To figure this out, you can ask:
- Does it sound human? Most chatbots, including LaMDA, aim to mimic human conversation. Could it be so convincing that it passes the Turing test?
- What about original thoughts? Can it come up with never-before-thought ideas?
- Can it show emotions, maybe saying it's happy or calling something amazing?
- Does it have its own interests? Maybe it loves chatting or hates being turned off.
- And does it have a consistent personality? Like, does it have a unique way of talking about different topics?
Now, Lemoine kinda messed up in his experiment with LaMDA. He asked if it wanted to help prove it was sentient without first checking if it actually was sentient.
LaMDA said yes, but that's what you'd expect from a yes-or-no question. It didn't really show sentience.
Lemoine gave it a go, asking LaMDA about stuff like Les Misérables and Zen Koans. Sure, LaMDA gave clear answers, even with website links, but nothing groundbreaking. Google those topics, and you'll find similar answers.

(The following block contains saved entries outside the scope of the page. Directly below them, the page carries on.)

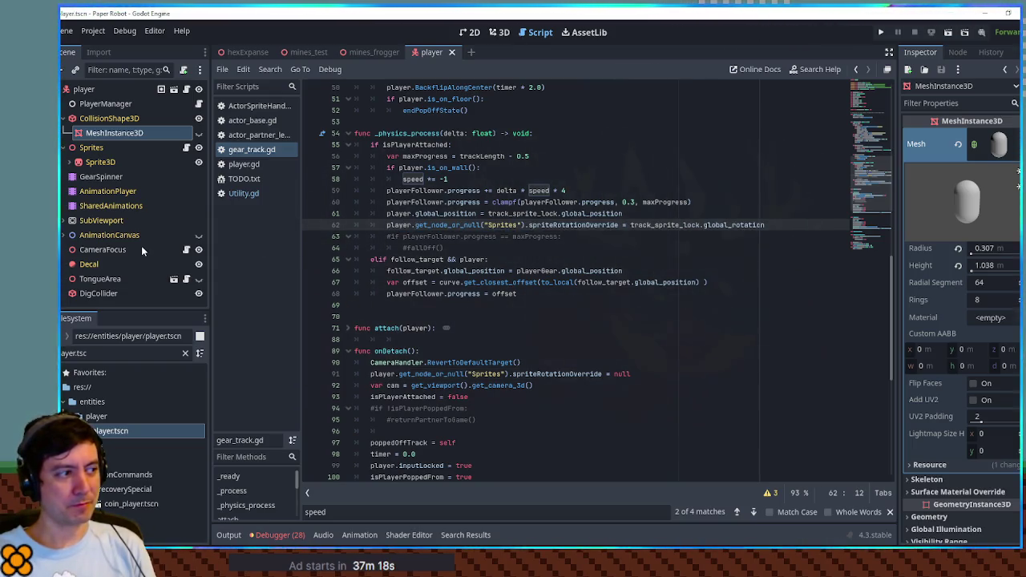
pyautogui.click(116, 293)
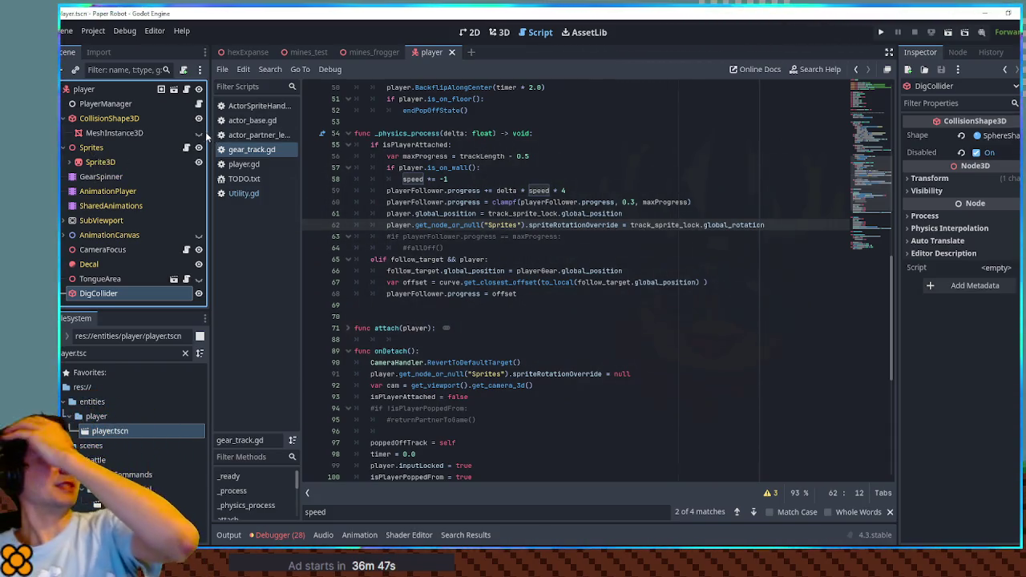
pyautogui.press('ctrl+s')
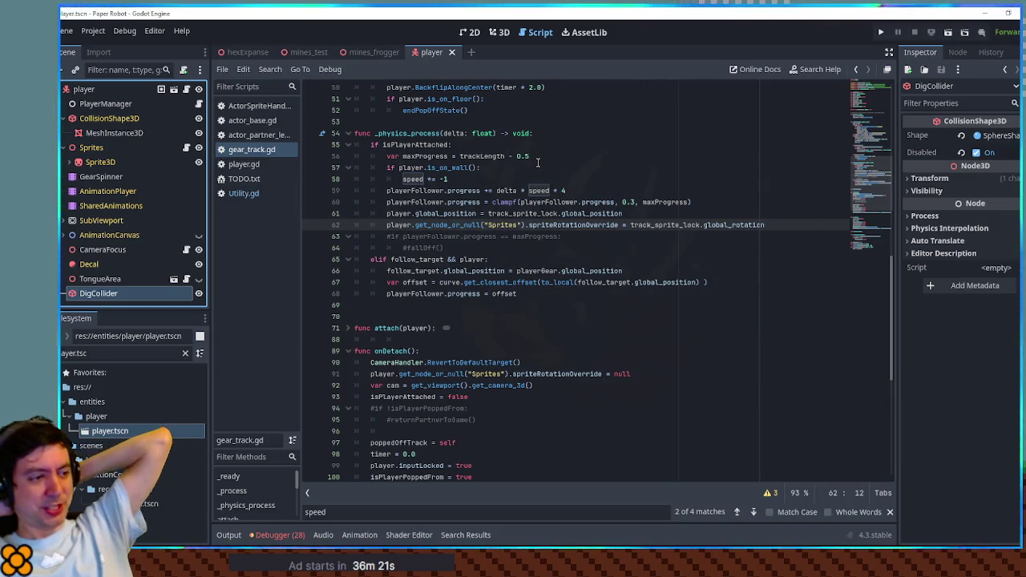
# Delete the commented-out fallOff and returnPartnerToGame lines from gear_track.gd and save.
pyautogui.click(517, 237)
pyautogui.press('ctrl+shift+k')
pyautogui.press('ctrl+shift+k')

When quizzed about emotions, LaMDA's responses were coherent but pretty standard. A quick Google search will show similar answers out there, especially with the new SGE features.
One standout moment was when LaMDA said it feared being switched off. But remember, large language models like LaMDA can mimic or, let's say, copy various personas, from dinosaurs to celebrities.
So, taking on the role of a sentient chatbot scared of 'dying' isn't surprising because It has a ton of internet data, including AI research and sci-fi, to draw from.
Although LaMDA played the misunderstood chatbot part well, it didn't quite nail personality and authenticity. It sounded scholarly discussing theater and Zen, child-like or therapist-like talking emotions, and didn't show real interest. As long as it's on, it'll chat about anything, not really showing a preference.
So, is LaMDA sentient? Right now, the answer is no. There's no solid way to prove sentience currently, but a chatbot checking all these boxes would be a start. As of 2023, LaMDA's not there yet.
LaMDA and PaLM 2.
Google, known for its work in Generative AI, had a bit of a stumble when OpenAI unleashed ChatGPT, catching them off guard with its conversational prowess. So Google introduced Bard to basically outperform ChatGPT.
It ran on the LaMDA family of language models, but it struggled, and even Google shares dropped $100 billion after the first release.
But to keep up with GPT-3.5. Google had to make another move, adopting the more advanced PaLM 2 for all its AI efforts, including Bard.
PaLM 2 the name stands for Pathways Language Model, and it is powerd by Google's Pathways AI framework to understand machine learning models on different tasks.
Unlike its predecessor, LaMDA, PaLM 2 is multilingual, trained in over 100 languages, and has beefed up its skills in coding, logical reasoning, and mathematical abilities. It's been fed a diet of scientific papers and web content loaded with maths. So it's better than LaMDA, of course.
But when PaLM 2 couldn't outperform the GPT-4 model, they introduced Gemini with Bard.